Émilie du Châtelet

She translated Newton's Principia, discovered kinetic energy, and debated the finest minds of Europe — at a time when women weren't allowed to enter scientific academies.

Émilie du Châtelet (1706–1749) was a French mathematician and physicist who worked in an era when women were formally excluded from France's scientific institutions. She gained access to scientific debate by disguising herself as a man to enter a café frequented by mathematicians, where she regularly outargued the men inside.

Du Châtelet had a long intellectual and romantic partnership with Voltaire. The two set up a private laboratory together at her château in Cirey, where they conducted experiments and wrote prolifically. Voltaire freely credited her as his intellectual superior in mathematics and physics.
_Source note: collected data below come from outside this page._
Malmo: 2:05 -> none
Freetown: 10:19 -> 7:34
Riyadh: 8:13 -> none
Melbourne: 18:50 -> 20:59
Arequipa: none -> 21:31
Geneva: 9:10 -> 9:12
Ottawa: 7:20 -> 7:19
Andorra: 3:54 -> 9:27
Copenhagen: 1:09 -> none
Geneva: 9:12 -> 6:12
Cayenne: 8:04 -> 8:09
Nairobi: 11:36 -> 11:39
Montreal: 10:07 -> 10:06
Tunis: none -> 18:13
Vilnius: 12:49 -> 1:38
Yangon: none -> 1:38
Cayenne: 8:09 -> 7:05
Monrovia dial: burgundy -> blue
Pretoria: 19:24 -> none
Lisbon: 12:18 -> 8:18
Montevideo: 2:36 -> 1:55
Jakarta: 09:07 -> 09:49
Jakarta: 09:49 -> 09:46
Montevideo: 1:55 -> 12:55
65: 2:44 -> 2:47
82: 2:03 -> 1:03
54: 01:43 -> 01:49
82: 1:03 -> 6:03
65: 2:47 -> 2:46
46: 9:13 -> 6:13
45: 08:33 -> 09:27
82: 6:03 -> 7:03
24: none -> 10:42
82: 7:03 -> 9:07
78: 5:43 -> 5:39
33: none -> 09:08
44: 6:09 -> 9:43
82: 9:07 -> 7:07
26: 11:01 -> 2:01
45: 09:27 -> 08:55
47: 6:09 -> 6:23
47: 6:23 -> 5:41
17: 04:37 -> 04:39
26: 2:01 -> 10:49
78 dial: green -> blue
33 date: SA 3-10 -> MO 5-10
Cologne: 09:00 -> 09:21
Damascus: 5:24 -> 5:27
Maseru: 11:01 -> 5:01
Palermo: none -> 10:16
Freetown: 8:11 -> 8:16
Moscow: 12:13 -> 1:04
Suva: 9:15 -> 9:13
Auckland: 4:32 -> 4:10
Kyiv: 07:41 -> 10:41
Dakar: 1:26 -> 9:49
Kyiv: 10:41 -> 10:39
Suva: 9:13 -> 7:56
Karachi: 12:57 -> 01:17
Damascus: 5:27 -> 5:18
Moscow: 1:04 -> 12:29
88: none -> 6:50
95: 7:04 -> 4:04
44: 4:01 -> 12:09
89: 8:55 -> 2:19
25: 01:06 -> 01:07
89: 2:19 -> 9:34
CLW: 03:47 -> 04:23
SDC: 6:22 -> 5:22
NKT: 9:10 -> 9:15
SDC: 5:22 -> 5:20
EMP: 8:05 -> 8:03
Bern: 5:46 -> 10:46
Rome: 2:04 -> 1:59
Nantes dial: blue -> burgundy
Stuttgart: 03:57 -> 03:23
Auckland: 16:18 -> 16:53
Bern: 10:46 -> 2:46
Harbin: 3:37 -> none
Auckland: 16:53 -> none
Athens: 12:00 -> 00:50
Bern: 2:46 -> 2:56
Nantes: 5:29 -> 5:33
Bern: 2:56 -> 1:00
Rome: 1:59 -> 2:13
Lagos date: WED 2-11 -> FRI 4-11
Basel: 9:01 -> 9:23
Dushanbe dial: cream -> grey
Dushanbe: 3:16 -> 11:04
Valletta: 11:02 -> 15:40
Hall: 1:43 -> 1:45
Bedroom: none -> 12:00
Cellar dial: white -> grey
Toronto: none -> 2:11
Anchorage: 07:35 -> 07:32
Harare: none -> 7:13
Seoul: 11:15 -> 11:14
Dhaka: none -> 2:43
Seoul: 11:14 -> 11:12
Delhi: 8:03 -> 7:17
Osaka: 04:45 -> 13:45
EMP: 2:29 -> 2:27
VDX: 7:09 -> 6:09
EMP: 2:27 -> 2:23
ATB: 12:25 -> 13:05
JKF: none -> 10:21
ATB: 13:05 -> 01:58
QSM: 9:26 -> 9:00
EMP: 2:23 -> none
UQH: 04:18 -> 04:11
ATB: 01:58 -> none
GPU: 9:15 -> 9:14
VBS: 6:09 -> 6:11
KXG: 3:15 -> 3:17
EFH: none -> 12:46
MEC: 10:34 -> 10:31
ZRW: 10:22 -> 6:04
Her most lasting scientific contribution was developing the concept of kinetic energy — specifically demonstrating that the energy of a moving object is proportional to the square of its speed (what we now write as ½mv²). This extended and corrected the work of Leibniz and helped lay groundwork for the modern understanding of energy conservation.

She also submitted an anonymous paper on the nature of fire to the French Royal Academy of Sciences in 1738 — the same competition Voltaire entered. Both lost, but hers was published alongside the winning entries after the judges discovered it was written by a woman. The Academy found it so impressive they felt it had to be preserved.

Du Châtelet spent the final years of her life translating Newton's Principia Mathematica into French — a massive undertaking she knew she was racing against time to finish. She was pregnant late in life and feared she would not survive the birth. She completed the manuscript just days before delivering the child; she died six days after giving birth, at age 42. Her translation remains the standard French edition to this day.